Since sometime very late in 2005, I've spent a fair amount of time at various open mics around the Boston area. Some are "better" than others, which in open mic terms pretty much means that at some people listen to you and at some they don't even pretend to. Overall, I don't really like open mics. All too often I spend the evening feeling like everyone in the room just wishes everyone else would hurry up and get off stage so his turn would come faster. And sometimes the performers are actually terrible (you know it's true, don't get all uppity on me).

There is one thing I love about open mics, though: the moment just before someone begins to play, sometimes extending into the first moments of the first song. For just a few seconds, the person on stage could be my new favorite artist, could be the Next Big Thing. The song could be brilliant, the voice could be beautiful, the playing could be exquisite.

Alas, I'm usually disappointed by what follows (now you can get uppity - I'm a bitch, I know). But I do love that moment of anticipating the possibly-great, that Moment Before. It's the beauty of the beginning.

Sunday, March 9, 2008

The Birth of a Blog

I have never liked being told what to do.

I got along all right in school because, oddly enough, I liked school. But once I hit the working world my authority complex came out in all its glory. Perhaps the problem is simply that I'm too stubborn, and impatient: I know what I want, and it doesn't involve getting up at 7am, wearing 'business casual', and showing up at someone else's company to file papers all day.

Some people don't seem to mind this employment model. They're okay with going to the office every day and letting someone else tell them to write this report or crunch those numbers. Most of my friends don't fall into that group. Most of my friends' career objectives include things like 'owning my own company' and 'being in charge'.

One of these friends and I have been discussing, lately, how frustrating it is to give so much of our time and energy to Those Places (the companies that employ us) when we have SO many other things we'd rather be doing in pursuit of our own objectives. The Job satisfies only one objective: don't become homeless/go bankrupt/starve to death.

Unfortunately, that's a pretty important objective to keep pursuing. Forturnately, The Job is only one way of fulfilling that particular need. There are many other possible ways of staying financially solvent. Some that I've thought of include:

participating in psychological or medical studies
handing out fliers on the street
winning contests/going on game shows or reality TV
recycling bottles and cans for the deposits
busking for tips (as a musician)
becoming an egg or sperm donor
getting a grant
getting a 'sugar daddy'

Most of those aren't terribly appealing, though I wouldn't mind busking if I could actually make some money doing it. (When was the last time you threw anything better than a penny or an old newspaper into an open guitar case on the street?)

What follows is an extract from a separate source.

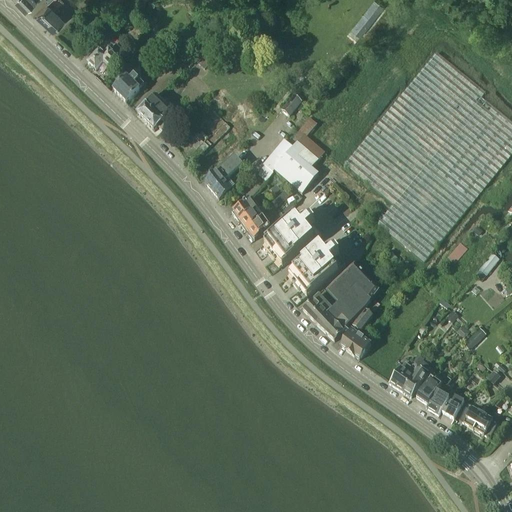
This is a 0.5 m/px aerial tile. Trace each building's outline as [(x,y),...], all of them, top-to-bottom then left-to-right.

Then it hit me: this particular friend and I both have no end of things to say about any number of subjects. Why don't we start a blog? There are, in fact, professional bloggers out there - why can't we join them? And thus Better Off Crazy was born.

So, welcome to our experiment. If nothing else, now we'll have a forum in which to shout our opinions to the world - and hopefully get some opinions thrown back at us. I'm looking forward to it.